-- Written instruction 1 --
Return the stretch of the passage about Warwick from "Way before the" through "a commercial hotspot.", copied word for word.
-- Written instruction 2 --
Carry the passage about Warwick forward, picking up after its last sentence.

Warwick, like many of its fellow Orange County towns, has come to lead a double life. These towns represent the old world. They maintain the charm of a land before time. Their sunbaked brick façades, their tall church steeples, and narrow winding roads remind you of the many histories the Hudson Valley has endured. At the same time, these towns push the local culture forward. Art galleries, microbreweries, fine dining, live music, and culture excite the area.

This is what Orange County does best. It's a time portal. In Warwick you could be in an old stone house that George Washington once stayed in. Then, just minutes away, you could listen to some live punk rock, or enjoy a bean burrito, or catch a movie at the family-owned Warwick Drive-In. Walking down these ancient Main Streets, you can't help but stay alert to the immense history.

click to enlarge Rare books from Ye Olde Warwick Book Shoppe. - THOMAS SMITH
  • Thomas Smith
  • Rare books from Ye Olde Warwick Book Shoppe.

On Main Street, Warwick, Ye Olde Book Shoppe's windows are filled with hardcovers and paperbacks. It is a magnet for local and out-of-town bibliophiles. Yesterday's Pub and Restaurant is a good-time local favorite with its classic shepherd's pie. Many nights, live music booms out of Tuscan Café on South Street. And for the vegan-friendly crowd there is the Conscious Fork, which recently expanded into a larger space on Railroad Avenue.

Way before the drive-ins, before the pubs, the Minsi Indians inhabited Warwick for thousands of years. The Dutch were the next to arrive, in the early 1700s. The Dutch, as most early settlers were known to do, took advantage of the Native Americans who had no idea what property ownership meant. They convinced the Minsi chiefs to sell off huge areas of land for a few hundred dollars and some whiskey—a great deal today, but a nefarious one in 1703. The town slowly began to grow from a handful of farmers into a commercial hotspot.

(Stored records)
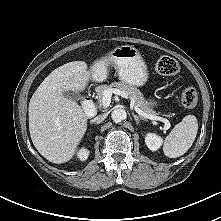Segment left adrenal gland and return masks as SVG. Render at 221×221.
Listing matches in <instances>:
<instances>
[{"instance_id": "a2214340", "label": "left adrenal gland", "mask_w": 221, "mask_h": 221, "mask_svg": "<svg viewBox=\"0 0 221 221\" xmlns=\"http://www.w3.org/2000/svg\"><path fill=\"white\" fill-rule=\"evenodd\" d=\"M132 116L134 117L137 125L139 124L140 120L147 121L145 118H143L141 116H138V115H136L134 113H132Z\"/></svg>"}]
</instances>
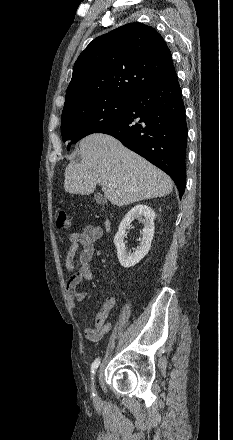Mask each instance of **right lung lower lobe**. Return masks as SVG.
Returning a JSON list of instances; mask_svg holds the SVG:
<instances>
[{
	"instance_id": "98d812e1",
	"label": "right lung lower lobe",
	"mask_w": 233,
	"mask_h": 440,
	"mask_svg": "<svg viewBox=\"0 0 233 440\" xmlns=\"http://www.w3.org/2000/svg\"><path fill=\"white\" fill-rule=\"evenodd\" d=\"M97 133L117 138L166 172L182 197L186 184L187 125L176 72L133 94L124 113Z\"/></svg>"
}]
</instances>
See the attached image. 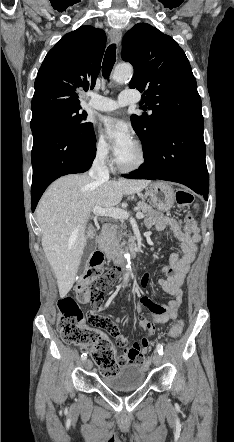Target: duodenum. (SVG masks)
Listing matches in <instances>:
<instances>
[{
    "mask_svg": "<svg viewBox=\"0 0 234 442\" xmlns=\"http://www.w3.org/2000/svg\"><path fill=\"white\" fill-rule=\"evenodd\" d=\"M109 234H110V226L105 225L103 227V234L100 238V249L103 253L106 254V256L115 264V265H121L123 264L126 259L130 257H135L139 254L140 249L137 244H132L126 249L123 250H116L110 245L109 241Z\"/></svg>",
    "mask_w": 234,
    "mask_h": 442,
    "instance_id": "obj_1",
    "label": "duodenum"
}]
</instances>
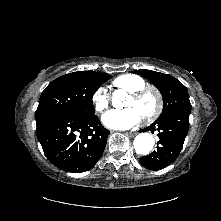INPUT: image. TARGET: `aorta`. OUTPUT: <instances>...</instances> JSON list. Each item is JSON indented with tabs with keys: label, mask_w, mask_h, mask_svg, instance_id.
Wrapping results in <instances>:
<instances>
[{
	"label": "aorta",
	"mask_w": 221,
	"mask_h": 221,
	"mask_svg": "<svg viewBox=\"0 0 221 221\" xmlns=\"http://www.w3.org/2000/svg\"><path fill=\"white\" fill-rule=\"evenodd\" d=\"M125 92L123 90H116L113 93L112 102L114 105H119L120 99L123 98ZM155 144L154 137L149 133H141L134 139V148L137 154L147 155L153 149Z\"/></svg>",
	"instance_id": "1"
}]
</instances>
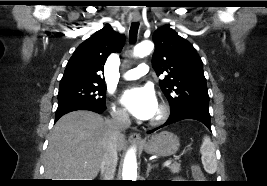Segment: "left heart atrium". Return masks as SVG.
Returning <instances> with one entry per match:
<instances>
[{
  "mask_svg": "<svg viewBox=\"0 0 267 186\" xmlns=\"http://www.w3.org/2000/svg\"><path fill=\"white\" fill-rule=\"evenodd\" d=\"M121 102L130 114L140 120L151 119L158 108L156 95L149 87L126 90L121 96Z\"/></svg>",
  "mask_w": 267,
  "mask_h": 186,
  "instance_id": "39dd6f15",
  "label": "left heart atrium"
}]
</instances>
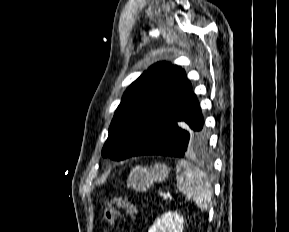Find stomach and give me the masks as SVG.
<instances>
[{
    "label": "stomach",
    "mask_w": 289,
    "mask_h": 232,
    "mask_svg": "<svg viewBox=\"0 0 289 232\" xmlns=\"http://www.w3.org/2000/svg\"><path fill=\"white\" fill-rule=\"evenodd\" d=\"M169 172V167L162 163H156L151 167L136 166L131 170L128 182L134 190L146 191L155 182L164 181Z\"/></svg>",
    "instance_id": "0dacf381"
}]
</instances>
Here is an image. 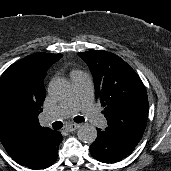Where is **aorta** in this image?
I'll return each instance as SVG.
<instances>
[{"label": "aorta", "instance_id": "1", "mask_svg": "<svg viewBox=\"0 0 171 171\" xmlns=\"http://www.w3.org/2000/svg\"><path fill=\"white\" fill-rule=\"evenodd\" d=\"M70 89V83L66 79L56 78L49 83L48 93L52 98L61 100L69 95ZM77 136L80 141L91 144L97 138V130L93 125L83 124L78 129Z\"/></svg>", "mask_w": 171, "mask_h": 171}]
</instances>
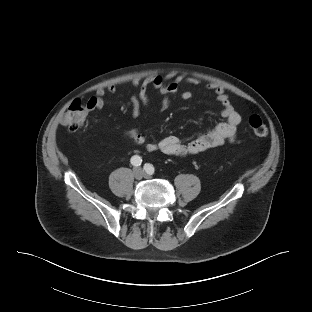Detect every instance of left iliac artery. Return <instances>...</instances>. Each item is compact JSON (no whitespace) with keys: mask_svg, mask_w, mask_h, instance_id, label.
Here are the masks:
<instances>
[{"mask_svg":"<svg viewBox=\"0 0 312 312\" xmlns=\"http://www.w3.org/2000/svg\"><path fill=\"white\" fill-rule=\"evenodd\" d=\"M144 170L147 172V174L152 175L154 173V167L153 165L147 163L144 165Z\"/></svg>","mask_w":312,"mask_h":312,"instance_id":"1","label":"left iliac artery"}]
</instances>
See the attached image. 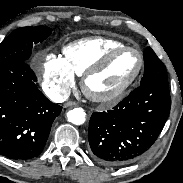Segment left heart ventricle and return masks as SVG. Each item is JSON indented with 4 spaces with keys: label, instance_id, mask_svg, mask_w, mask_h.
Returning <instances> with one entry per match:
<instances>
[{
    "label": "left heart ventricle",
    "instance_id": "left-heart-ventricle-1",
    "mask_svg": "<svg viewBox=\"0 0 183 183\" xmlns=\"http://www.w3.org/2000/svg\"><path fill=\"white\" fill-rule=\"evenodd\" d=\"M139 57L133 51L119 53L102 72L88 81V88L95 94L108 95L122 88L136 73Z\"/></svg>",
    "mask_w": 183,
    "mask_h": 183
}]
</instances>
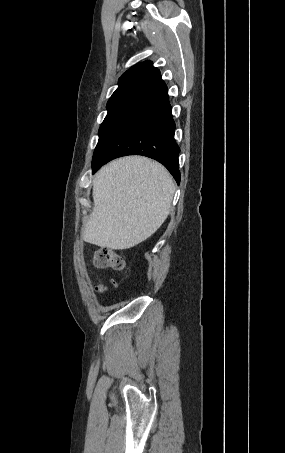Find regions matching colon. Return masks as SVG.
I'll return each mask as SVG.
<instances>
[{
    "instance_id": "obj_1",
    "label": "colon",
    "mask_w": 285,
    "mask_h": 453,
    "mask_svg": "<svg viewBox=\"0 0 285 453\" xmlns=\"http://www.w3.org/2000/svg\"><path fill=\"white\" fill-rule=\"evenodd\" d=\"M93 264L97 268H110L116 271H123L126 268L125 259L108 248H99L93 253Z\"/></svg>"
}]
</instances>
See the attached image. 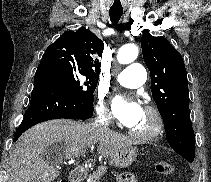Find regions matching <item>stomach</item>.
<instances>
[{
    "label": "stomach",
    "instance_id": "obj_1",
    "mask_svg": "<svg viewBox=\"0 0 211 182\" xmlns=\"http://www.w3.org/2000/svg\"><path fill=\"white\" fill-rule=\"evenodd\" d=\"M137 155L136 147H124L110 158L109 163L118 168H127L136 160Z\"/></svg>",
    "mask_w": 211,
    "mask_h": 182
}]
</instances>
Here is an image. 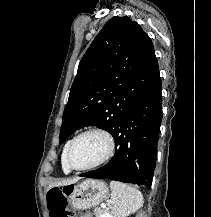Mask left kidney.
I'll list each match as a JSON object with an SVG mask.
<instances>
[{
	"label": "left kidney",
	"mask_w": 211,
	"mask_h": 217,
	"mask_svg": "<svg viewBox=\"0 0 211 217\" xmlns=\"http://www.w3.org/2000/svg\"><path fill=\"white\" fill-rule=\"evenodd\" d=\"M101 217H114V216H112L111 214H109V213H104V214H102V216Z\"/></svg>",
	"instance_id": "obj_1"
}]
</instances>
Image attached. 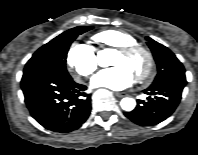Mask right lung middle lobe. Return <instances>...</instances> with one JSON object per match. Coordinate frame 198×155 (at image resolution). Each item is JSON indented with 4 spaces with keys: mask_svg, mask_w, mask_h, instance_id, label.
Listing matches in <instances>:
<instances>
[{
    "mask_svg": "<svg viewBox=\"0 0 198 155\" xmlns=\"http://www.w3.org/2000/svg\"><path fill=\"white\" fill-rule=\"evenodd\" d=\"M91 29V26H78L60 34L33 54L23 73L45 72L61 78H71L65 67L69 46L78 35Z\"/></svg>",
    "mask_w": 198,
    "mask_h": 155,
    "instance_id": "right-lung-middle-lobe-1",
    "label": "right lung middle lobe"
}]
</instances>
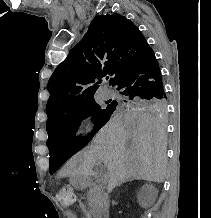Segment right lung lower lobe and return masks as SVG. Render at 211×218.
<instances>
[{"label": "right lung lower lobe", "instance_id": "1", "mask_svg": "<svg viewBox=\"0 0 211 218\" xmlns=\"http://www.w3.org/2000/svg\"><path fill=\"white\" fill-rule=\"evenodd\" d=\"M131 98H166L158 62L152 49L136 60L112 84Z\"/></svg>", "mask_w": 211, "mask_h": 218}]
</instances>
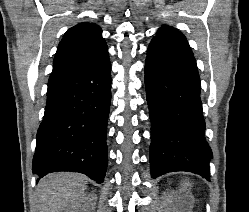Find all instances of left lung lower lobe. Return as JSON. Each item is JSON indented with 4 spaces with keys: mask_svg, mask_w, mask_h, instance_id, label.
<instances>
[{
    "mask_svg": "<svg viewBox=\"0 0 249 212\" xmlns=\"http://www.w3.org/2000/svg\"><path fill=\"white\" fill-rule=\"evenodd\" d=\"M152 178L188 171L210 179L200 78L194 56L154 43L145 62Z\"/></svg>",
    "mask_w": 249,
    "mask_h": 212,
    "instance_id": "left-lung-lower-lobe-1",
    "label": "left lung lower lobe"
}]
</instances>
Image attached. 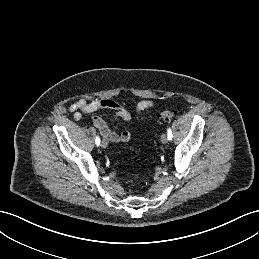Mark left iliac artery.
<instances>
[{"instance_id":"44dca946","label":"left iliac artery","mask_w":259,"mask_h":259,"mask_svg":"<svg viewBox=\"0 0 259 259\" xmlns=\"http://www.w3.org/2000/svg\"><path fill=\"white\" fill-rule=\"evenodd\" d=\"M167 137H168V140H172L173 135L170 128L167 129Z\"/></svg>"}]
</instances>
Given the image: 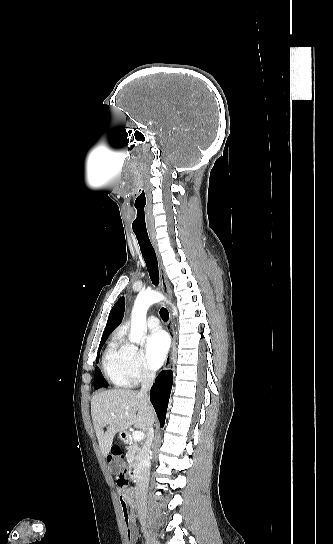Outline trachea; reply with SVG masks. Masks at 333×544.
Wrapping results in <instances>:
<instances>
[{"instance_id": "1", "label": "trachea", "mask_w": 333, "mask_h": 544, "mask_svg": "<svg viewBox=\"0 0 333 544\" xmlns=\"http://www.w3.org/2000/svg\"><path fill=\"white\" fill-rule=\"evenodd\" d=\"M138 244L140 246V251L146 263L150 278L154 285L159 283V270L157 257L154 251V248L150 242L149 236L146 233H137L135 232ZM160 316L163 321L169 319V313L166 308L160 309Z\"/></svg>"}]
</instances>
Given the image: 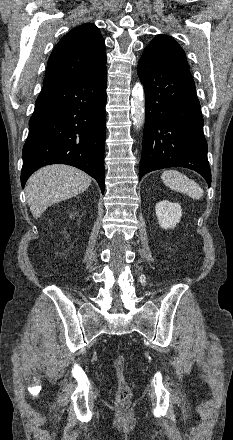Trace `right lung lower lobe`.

-- Task result 1 --
Way before the drive-ins, before the pubs, the Minsi Indians inhabited Warwick for thousands of years. The Dutch were the next to arrive, in the early 1700s. The Dutch, as most early settlers were known to do, took advantage of the Native Americans who had no idea what property ownership meant. They convinced the Minsi chiefs to sell off huge areas of land for a few hundred dollars and some whiskey—a great deal today, but a nefarious one in 1703. The town slowly began to grow from a handful of farmers into a commercial hotspot.

-- Task result 2 --
click to enlarge THOMAS SMITH
  • Thomas Smith

Warwick played a crucial role during the American Revolution. The Continental Army set up camp in the village. General George Washington traveled through Warwick as well. He is said to have spent the night at Baird Tavern, a limestone inn built in 1766.

Orange County is also home to the United States Military Academy, which certainly played a major part during the Civil War. Many Union and Confederate soldiers were fellow students at USMA before the war. Many of the most notable generals of the Civil War spent their college years in Orange County, along the Hudson River, from Ulysses S Grant to William Tecumseh Sherman, to George Custer and Robert E. Lee, and even the president of the Confederate South, Jefferson Davis. They each called Orange County their home for a time.

click to enlarge The setting sun over Warwick. - THOMAS SMITH
  • Thomas Smith
  • The setting sun over Warwick.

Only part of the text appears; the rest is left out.